ONLY IN BEAUFORT: National Cemetery a 'sacred grove' for heroes

A detachment of Marines fires a 21-gun salute at the conclusion of a 2011 Memorial Day Ceremony at the Beaufort National Cemetery.
A detachment of Marines fires a 21-gun salute at the conclusion of a 2011 Memorial Day Ceremony at the Beaufort National Cemetery. Staff photo

The dead rest surrounded by tennis courts, a boat dealership and houses full of people living in the moment.

At the National Cemetery in Beaufort, the brick walls serve as a guarded portal from one dimension to another, reminding those who enter of the hallowed ground -- and the heroes -- inside. That ground honors Union soldiers, their Confederate counterparts and every subsequent warrior who fought for a cause larger than themselves.

The Beaufort cemetery is not unique in itself -- there are 147 of them across the country, Arlington being the most famous.

However, it is among the oldest. Its first burial took place in 1863, two years before the national cemetery in Florence was created.

It was also arguably the first national cemetery in the Deep South -- the 14 cemeteries established ahead of Beaufort in 1862 were largely in border states such as Virginia, Maryland and Kentucky.

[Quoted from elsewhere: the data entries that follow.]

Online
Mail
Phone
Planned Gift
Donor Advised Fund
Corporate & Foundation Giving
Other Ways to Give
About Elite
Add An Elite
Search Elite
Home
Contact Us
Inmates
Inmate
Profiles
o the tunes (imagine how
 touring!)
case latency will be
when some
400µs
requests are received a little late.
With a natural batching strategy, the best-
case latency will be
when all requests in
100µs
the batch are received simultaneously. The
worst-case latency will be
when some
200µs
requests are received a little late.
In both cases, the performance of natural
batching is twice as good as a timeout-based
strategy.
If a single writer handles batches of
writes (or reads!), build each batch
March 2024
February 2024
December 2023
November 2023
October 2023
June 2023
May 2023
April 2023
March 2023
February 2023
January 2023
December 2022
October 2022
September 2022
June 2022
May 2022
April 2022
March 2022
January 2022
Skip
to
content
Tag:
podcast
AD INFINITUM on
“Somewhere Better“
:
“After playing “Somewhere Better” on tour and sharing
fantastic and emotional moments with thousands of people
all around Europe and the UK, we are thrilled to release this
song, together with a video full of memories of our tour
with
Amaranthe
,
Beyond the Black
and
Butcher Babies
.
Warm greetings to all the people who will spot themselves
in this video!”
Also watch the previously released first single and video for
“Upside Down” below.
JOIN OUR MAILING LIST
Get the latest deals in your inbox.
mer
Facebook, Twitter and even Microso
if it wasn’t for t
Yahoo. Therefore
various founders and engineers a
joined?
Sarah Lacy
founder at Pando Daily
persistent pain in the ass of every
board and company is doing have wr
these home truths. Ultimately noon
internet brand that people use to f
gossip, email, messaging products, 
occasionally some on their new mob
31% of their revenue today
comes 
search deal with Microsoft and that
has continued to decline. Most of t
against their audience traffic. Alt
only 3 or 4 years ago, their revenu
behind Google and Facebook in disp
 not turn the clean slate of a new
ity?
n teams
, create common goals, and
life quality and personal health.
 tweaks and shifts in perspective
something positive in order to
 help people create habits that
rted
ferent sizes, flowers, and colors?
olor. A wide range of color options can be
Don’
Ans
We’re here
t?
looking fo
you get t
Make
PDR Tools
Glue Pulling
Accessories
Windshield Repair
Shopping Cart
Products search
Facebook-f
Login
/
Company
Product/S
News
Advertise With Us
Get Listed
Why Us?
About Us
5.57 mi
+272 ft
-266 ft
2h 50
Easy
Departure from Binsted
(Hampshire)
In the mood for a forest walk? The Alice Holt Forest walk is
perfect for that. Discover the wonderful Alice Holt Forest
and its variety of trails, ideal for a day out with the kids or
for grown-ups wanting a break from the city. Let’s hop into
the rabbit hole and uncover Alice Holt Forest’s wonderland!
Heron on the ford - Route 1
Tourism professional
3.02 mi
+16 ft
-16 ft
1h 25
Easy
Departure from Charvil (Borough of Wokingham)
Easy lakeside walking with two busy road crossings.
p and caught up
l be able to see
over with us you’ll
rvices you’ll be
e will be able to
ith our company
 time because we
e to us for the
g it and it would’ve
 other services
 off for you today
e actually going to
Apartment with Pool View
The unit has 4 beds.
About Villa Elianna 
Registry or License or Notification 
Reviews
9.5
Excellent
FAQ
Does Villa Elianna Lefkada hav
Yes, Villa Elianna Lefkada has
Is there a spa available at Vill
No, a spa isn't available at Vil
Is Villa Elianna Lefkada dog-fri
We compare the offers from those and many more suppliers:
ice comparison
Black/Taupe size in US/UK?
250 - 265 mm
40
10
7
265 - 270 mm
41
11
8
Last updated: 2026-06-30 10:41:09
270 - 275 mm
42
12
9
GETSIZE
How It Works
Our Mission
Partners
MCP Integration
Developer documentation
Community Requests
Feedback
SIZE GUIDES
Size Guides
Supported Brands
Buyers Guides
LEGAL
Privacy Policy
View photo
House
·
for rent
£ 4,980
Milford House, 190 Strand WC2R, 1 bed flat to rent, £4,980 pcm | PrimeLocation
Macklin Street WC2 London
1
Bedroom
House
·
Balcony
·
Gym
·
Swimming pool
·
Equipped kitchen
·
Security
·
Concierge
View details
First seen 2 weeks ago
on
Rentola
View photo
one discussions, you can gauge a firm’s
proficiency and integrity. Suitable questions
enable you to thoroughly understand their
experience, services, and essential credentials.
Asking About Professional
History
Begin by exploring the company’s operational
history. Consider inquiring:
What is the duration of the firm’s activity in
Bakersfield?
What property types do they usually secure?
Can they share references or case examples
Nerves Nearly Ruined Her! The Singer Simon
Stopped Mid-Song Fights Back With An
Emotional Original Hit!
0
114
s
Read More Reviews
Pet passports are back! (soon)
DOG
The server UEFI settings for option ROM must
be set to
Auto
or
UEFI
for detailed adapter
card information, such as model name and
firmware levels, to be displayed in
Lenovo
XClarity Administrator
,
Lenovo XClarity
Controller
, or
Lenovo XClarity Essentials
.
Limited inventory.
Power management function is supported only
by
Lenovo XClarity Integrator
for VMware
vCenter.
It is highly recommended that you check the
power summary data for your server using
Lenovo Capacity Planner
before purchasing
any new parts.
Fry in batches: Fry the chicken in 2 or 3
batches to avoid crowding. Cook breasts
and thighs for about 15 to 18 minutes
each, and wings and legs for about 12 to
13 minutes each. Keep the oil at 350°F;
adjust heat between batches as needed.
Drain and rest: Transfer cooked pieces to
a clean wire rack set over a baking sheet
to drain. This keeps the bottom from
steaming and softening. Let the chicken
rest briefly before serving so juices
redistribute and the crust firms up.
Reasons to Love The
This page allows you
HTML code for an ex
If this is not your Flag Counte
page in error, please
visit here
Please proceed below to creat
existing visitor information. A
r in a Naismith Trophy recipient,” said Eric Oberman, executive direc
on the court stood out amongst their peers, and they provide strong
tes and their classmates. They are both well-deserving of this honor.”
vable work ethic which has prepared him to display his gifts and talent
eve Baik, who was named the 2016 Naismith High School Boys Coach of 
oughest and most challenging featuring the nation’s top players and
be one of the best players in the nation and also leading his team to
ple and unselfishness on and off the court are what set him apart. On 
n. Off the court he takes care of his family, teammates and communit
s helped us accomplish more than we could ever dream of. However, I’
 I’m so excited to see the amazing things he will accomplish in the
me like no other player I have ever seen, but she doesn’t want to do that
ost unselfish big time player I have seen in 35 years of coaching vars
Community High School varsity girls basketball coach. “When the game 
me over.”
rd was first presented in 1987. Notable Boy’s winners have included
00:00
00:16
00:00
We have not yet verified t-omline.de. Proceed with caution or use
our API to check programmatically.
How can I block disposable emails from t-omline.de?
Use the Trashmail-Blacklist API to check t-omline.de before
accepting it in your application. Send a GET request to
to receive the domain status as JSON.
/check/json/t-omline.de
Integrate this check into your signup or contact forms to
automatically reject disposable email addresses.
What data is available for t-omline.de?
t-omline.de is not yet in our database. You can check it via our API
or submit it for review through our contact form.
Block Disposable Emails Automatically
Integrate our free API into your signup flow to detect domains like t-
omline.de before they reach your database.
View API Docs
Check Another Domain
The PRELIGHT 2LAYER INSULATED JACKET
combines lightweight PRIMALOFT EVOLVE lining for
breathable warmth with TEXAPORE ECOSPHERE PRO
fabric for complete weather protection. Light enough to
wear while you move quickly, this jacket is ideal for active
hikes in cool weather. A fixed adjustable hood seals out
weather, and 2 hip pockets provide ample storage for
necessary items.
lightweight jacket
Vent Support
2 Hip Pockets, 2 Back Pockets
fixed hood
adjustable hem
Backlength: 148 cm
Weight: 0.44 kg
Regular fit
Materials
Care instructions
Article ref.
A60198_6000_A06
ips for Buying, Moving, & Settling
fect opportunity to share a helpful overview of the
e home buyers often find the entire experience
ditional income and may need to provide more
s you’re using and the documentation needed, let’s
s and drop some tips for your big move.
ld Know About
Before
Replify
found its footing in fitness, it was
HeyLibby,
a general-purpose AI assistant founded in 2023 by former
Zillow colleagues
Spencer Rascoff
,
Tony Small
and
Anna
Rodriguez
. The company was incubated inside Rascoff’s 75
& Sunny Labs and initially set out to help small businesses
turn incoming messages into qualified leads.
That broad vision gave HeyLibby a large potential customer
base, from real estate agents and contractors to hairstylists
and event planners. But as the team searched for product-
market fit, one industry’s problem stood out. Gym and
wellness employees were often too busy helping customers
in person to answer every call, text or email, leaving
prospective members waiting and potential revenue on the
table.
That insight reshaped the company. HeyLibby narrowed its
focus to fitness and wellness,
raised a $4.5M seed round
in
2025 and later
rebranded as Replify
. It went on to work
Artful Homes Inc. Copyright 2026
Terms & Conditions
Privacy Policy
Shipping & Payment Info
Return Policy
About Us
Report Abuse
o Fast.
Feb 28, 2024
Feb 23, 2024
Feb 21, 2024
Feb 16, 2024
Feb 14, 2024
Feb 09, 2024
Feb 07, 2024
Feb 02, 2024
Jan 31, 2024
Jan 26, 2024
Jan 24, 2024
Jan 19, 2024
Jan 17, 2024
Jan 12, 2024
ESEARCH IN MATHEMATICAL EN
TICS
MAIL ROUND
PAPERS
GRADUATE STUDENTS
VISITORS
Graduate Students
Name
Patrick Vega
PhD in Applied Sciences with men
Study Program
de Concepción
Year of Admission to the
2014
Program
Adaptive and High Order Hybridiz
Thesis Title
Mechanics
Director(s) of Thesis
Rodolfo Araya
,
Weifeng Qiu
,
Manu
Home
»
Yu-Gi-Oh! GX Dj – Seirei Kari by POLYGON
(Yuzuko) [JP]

Beaufort was a logical choice for a Union cemetery. Thousands of fallen Union troops from nearby battlefields, hospitals and prison sites in Georgia and Florida were sent there under the Federal Reburial Program. It was also the final resting place of federal soldiers who died in makeshift hospital buildings here where we still worship and learn. The main old Beaufort College building -- now the University of South Carolina Beaufort -- as well as the Episcopal and Baptist churches downtown served as hospitals during the war.

While there are nearly 3,000 Union dead in the cemetery, there are just over 100 Confederates. They are united in death as they were not in life. The cemetery sees no side, no color, no gender.

It is also the resting place of many spouses of veterans who lie alongside their duty-bound partners.

That commitment to service that unites is commemorated by the many flags near the headstones on holidays.

Among those buried there are two Medal of Honor recipients, a former president of The Citadel, a recipient of the Navy Cross, and, perhaps most famously, Lt. Col. Bull Meechum's non-fictional alter-ego, author Pat Conroy's father Col. Donald Conroy.

The cemetery's ranks grow each year. With almost 500 burials a year, there is a near-daily addition of a veterans from World War II, the Korean War and the Vietnam War, among other conflicts and wars.

Land was purchased for an expansion in 2003 and is still a necessary commodity today.

Frederick Law Olmsted, the great landscape architect who served as consultant regarding a uniform policy for national cemeteries, suggested they be "studiously simple."

The object was to establish a "sacred grove" which could be "expressed in the enclosing wall and in the perfect tranquility of the trees within."

You can visit the cemetery from 8 a.m. until sundown every day.

Expect to find yourself in the presence of heroes.